• _Work to complete_: Starting with the line that contains "40 min. Deviations" and ending with the line that contains "8 h 09 min 33 s", rewrite the lines with "accepted" changed to "allowed" and everything else kept the same. Return only those lines.

• _Input data_:
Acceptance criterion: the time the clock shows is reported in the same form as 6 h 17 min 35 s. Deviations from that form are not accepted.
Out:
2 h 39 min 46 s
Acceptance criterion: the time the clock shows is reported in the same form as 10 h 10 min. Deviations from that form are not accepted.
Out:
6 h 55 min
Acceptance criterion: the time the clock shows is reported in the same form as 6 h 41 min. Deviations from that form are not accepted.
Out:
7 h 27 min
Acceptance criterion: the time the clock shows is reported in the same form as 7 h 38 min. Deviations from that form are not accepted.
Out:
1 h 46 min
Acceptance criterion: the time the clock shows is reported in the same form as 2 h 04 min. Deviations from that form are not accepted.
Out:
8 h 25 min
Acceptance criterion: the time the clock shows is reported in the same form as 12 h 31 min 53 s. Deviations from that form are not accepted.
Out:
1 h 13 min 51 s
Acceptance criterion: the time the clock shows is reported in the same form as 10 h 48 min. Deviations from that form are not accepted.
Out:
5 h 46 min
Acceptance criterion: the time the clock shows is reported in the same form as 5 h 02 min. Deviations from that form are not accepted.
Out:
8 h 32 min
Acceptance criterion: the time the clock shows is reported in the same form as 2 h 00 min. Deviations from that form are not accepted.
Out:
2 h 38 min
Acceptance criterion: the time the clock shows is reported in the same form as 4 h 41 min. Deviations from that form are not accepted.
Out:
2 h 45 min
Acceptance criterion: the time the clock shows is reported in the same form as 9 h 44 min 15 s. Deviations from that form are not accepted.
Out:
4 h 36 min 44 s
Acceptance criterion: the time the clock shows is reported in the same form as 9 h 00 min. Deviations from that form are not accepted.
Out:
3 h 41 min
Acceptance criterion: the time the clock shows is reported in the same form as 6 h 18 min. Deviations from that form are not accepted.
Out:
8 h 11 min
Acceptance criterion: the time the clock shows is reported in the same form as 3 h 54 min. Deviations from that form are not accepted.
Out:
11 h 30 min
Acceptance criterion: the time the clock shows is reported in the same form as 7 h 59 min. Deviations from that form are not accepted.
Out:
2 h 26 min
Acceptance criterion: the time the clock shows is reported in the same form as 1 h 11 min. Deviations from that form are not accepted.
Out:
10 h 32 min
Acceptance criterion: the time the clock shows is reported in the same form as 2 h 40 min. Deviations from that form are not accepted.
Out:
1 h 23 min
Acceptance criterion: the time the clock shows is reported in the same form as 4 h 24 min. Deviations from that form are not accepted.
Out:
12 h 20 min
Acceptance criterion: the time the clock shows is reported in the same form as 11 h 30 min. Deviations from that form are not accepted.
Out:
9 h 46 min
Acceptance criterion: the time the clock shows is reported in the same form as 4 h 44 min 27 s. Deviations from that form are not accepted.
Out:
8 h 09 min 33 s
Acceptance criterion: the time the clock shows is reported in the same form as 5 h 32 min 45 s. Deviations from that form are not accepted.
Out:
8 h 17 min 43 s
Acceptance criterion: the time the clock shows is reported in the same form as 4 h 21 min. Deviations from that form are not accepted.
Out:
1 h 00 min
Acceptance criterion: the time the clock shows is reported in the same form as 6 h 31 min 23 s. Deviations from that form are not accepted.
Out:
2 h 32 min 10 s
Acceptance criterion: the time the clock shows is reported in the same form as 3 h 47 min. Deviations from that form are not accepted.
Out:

• _Exercise output_:
Acceptance criterion: the time the clock shows is reported in the same form as 2 h 40 min. Deviations from that form are not allowed.
Out:
1 h 23 min
Acceptance criterion: the time the clock shows is reported in the same form as 4 h 24 min. Deviations from that form are not allowed.
Out:
12 h 20 min
Acceptance criterion: the time the clock shows is reported in the same form as 11 h 30 min. Deviations from that form are not allowed.
Out:
9 h 46 min
Acceptance criterion: the time the clock shows is reported in the same form as 4 h 44 min 27 s. Deviations from that form are not allowed.
Out:
8 h 09 min 33 s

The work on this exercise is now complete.